FWIW: Marabou streamers move great. Rabbit hair streamers are more durable.


----------



## lunkerjunker (Aug 8, 2011)

I love fly names, they seem to get funnier every year: Buttmonkey and Meat Whistle..awesome. My go to streamer (since it's usally all I have) is a black wolly bugger with a barbell head. Simple and works great. I've done well with zonkers also I just never seem to have one.


----------



## RnF (Sep 25, 2007)

Scubba Steve a great simple pattern. 
[attachment=0:g65q2ftw]2.jpg[/attachment:g65q2ftw]

This one doesn't have a name, but it has been working well for me as of late. (using a longer hook atm) The body is Senyo's Laser Dubbing - AWESOME stuff.
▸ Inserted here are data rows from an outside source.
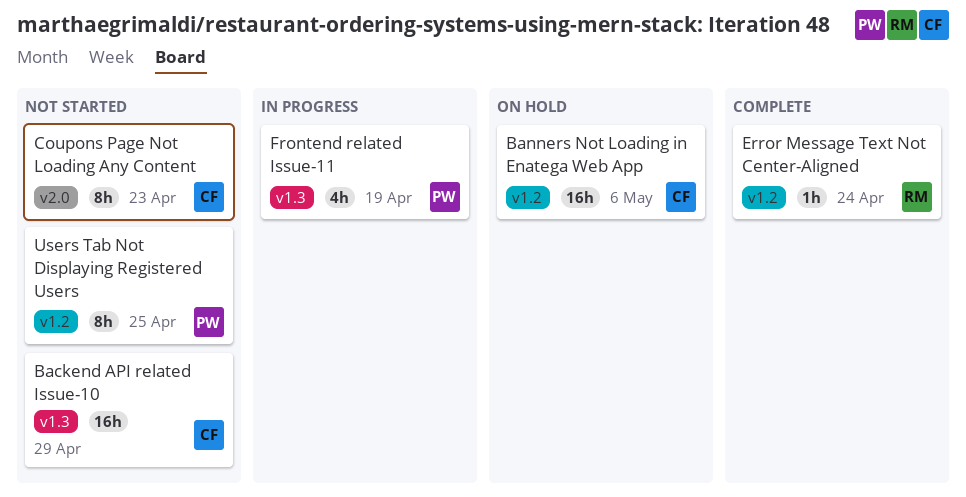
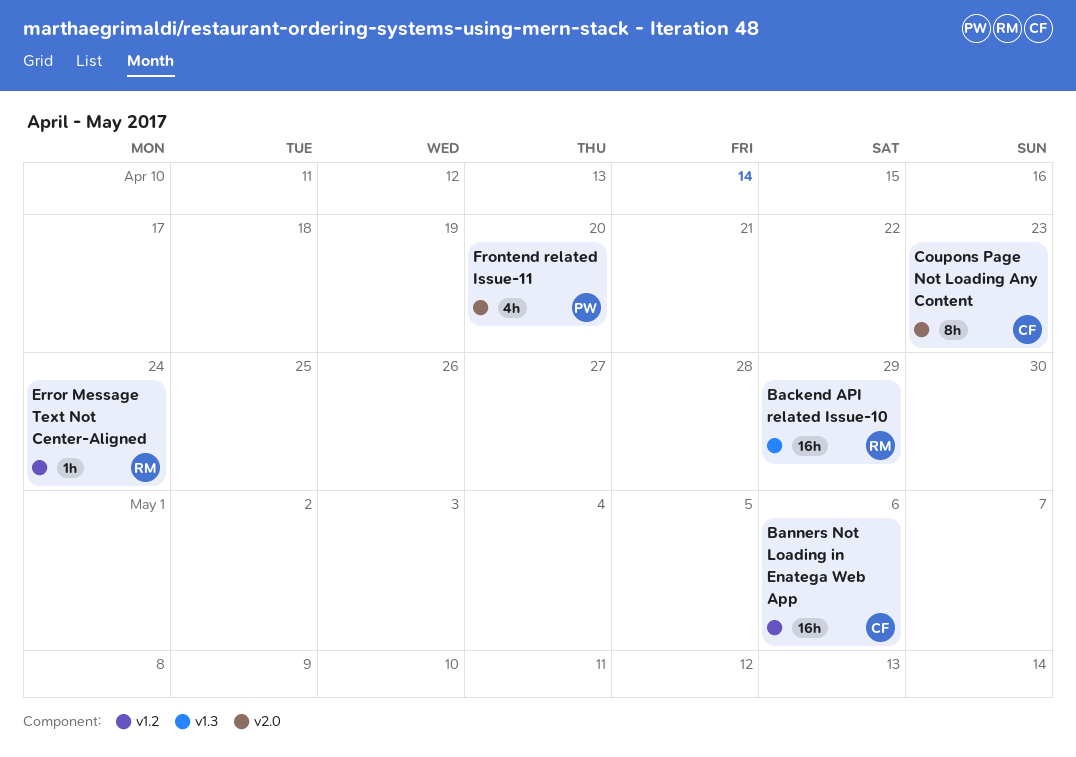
Backend API related Issue-10, owner: CF -> RM
Frontend related Issue-11, label: v1.3 -> v2.0
Frontend related Issue-11, due: Apr 19 -> Apr 20
Users Tab Not Displaying Registered Users: present -> none

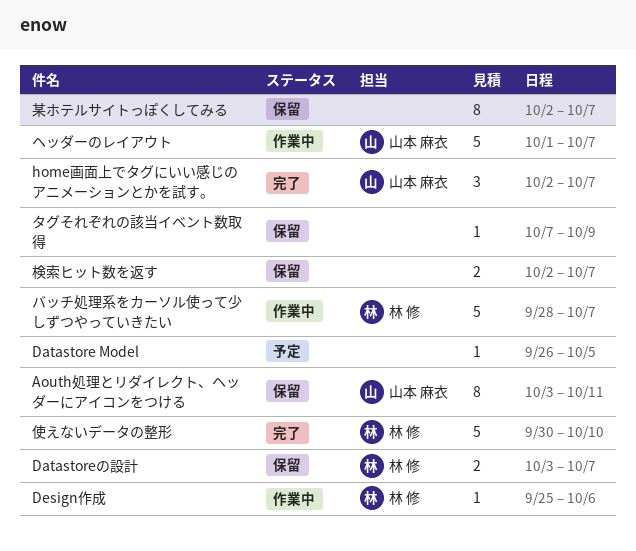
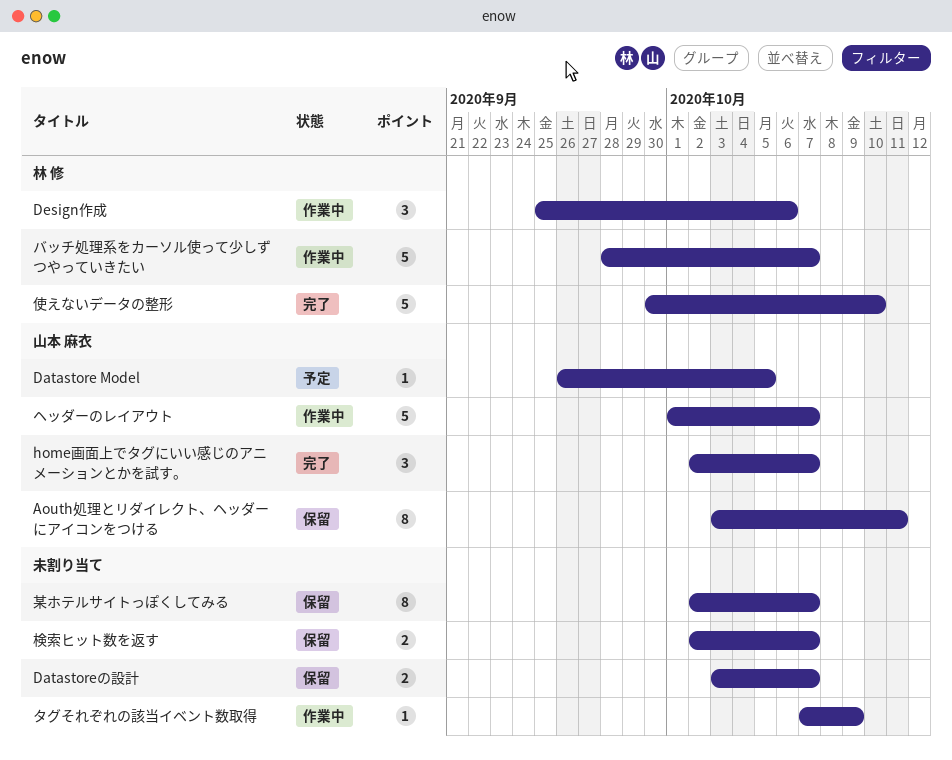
Datastore Model, owner: none -> 山本 麻衣
Datastoreの設計, owner: 林 修 -> none
Design作成, estimate: 1 -> 3
タグそれぞれの該当イベント数取得, status: 保留 -> 作業中

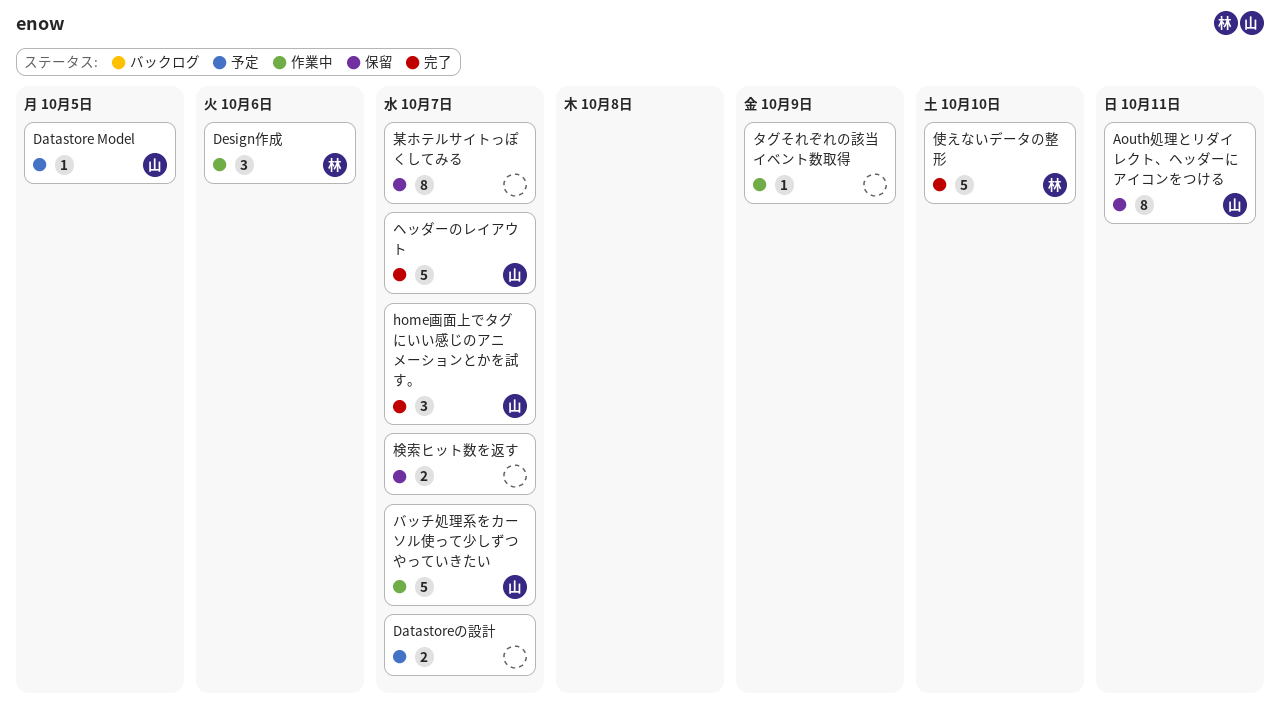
Datastoreの設計, status: 保留 -> 予定
バッチ処理系をカーソル使って少しずつやっていきたい, owner: 林 修 -> 山本 麻衣
ヘッダーのレイアウト, status: 作業中 -> 完了

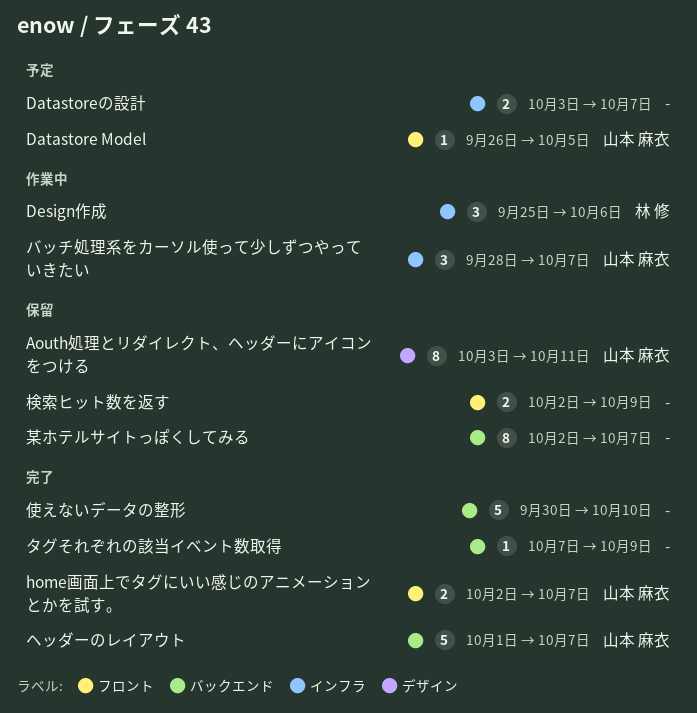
home画面上でタグにいい感じのアニメーションとかを試す。, estimate: 3 -> 2
タグそれぞれの該当イベント数取得, status: 作業中 -> 完了
バッチ処理系をカーソル使って少しずつやっていきたい, estimate: 5 -> 3
使えないデータの整形, owner: 林 修 -> none
検索ヒット数を返す, due: Oct 7 -> Oct 9

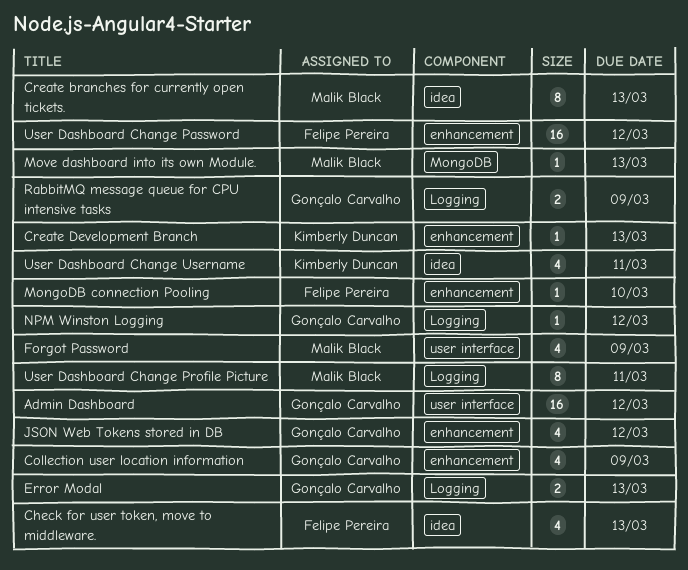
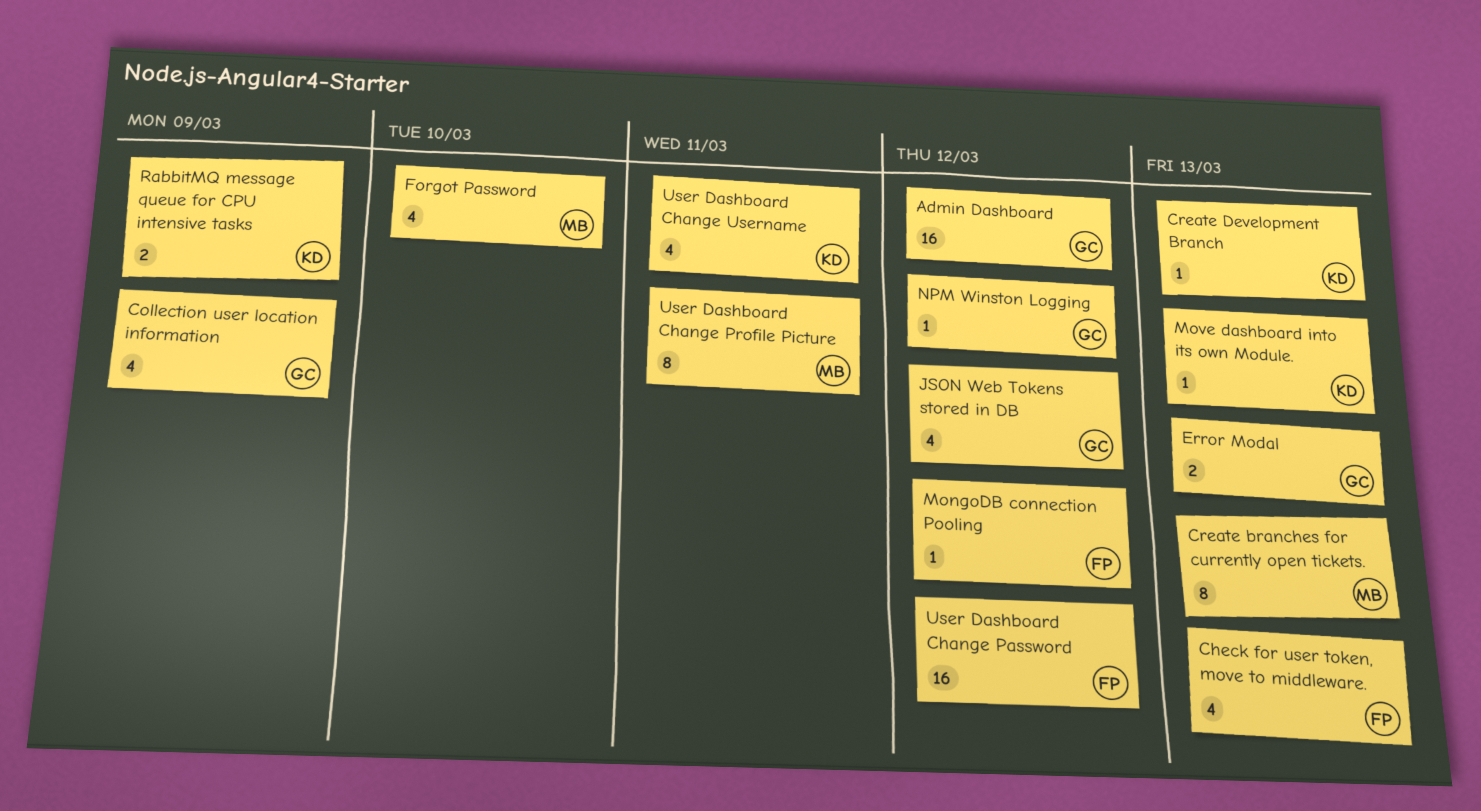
Forgot Password, due: Mar 9 -> Mar 10
MongoDB connection Pooling, due: Mar 10 -> Mar 12
Move dashboard into its own Module., owner: Malik Black -> Kimberly Duncan
RabbitMQ message queue for CPU intensive tasks, owner: Gonçalo Carvalho -> Kimberly Duncan

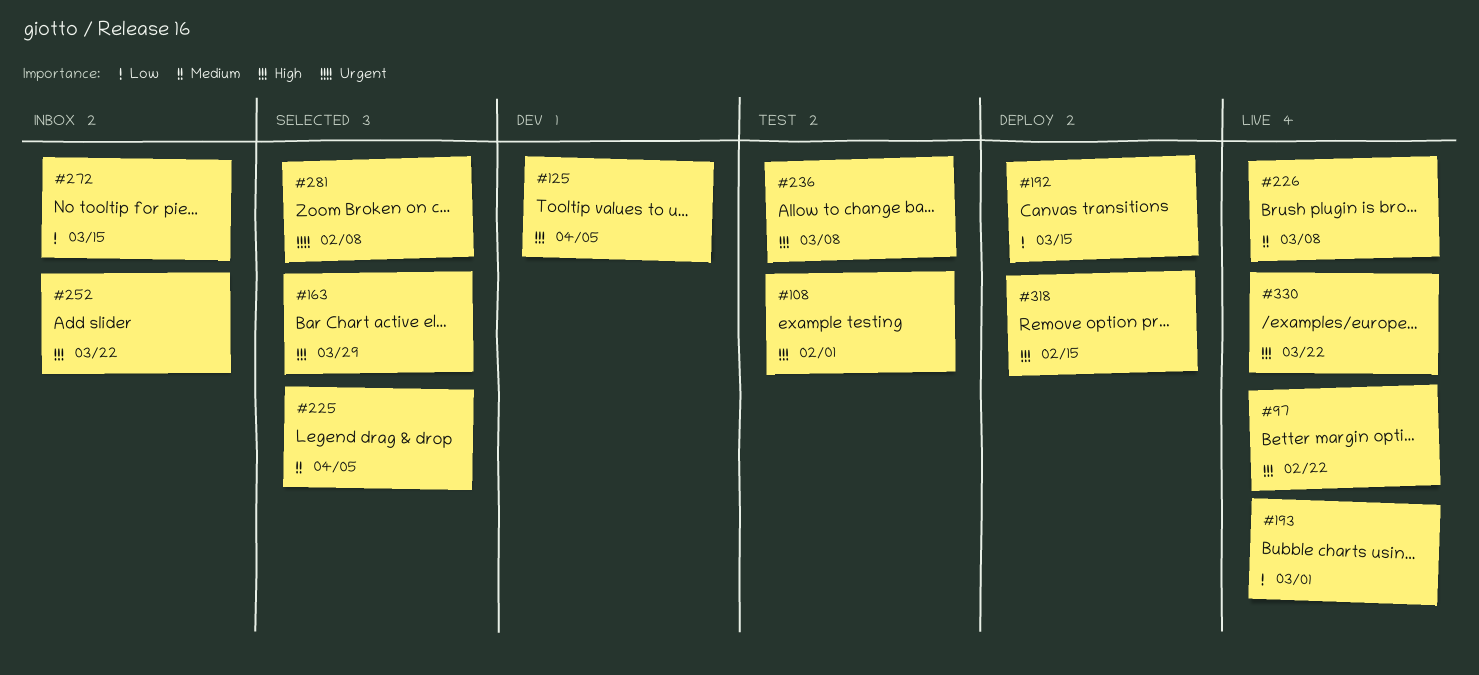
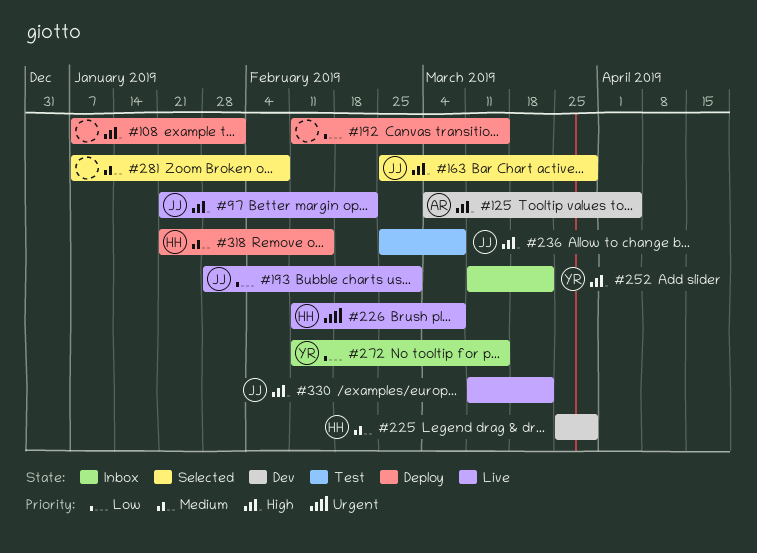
#108, status: Test -> Deploy
#225, status: Selected -> Dev
#225, due: Apr 5 -> Mar 29
#226, priority: Medium -> Urgent
#281, priority: Urgent -> Medium
#318, priority: High -> Medium

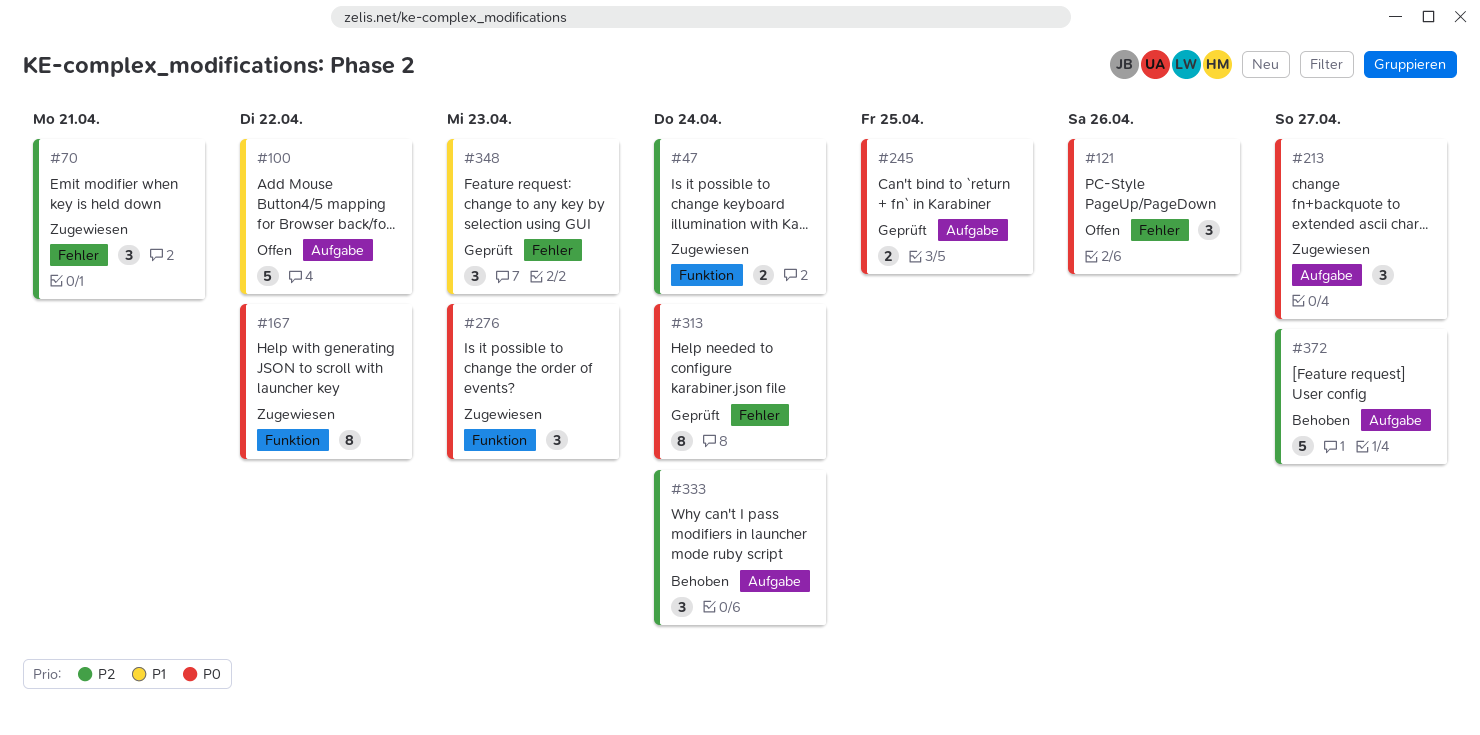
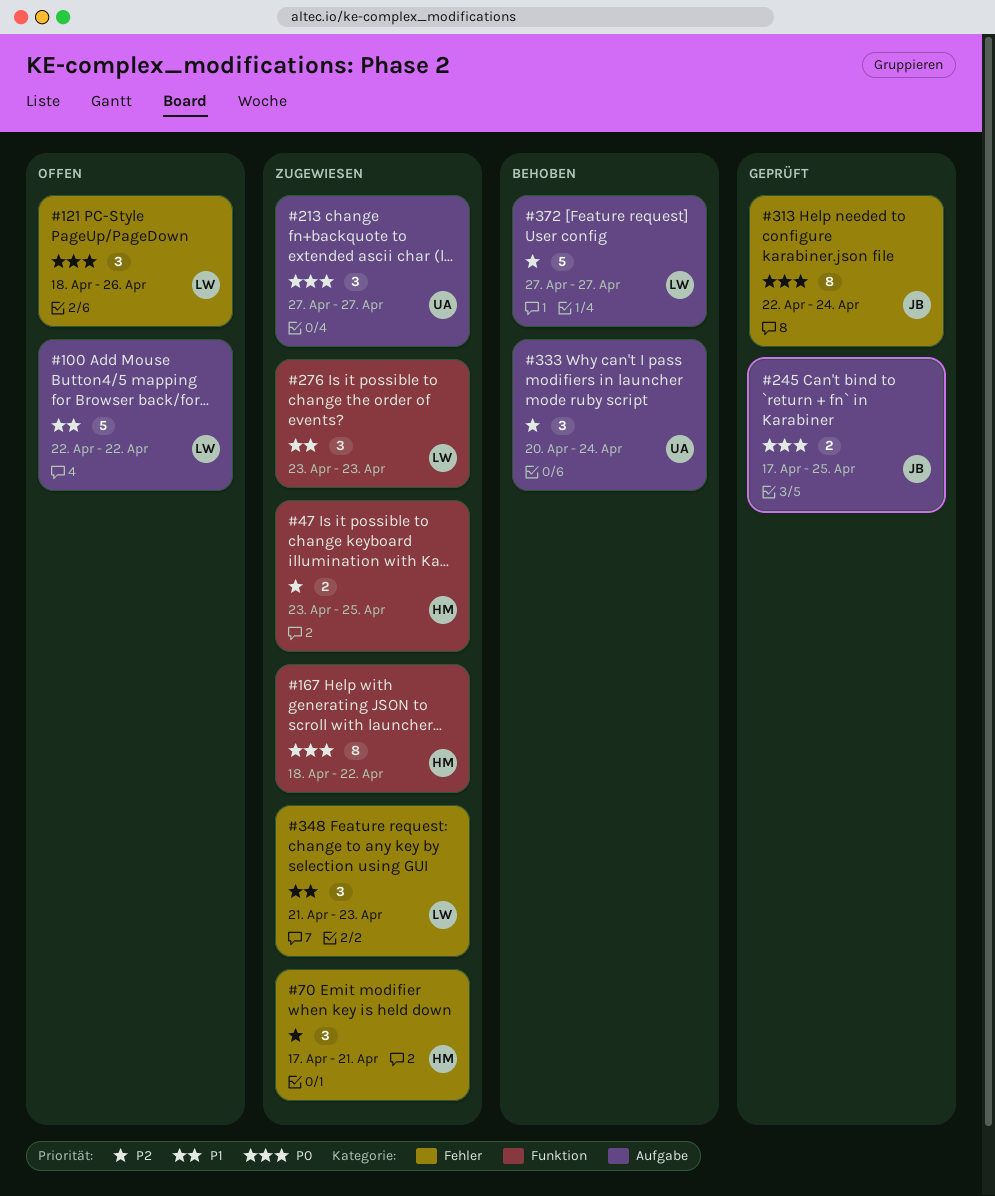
#47, due: Apr 24 -> Apr 25
#276, priority: P0 -> P1
#348, status: Geprüft -> Zugewiesen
I bought the conehead over-sized so I could just fit it over the eye after everything else was tied on.
[attachment=1:g65q2ftw]1.jpg[/attachment:g65q2ftw]

For me, its more about action and color than what pattern is "best". There are a ton of good patterns out there, just learn how to read the water and don't be afraid to fish them slow.

Olive, White, Yellow, Tan, can't go wrong with those colors.


----------



## Flyfishn247 (Oct 2, 2007)

Nice streamers you have there Scott. I like the rubber legs, I'll have to start tying up some like that. Never occured to me before to use rubber legs with streamers.


----------



## RnF (Sep 25, 2007)

Thanks. The legs add more motion, which can only be good. Highly recommend using them.


----------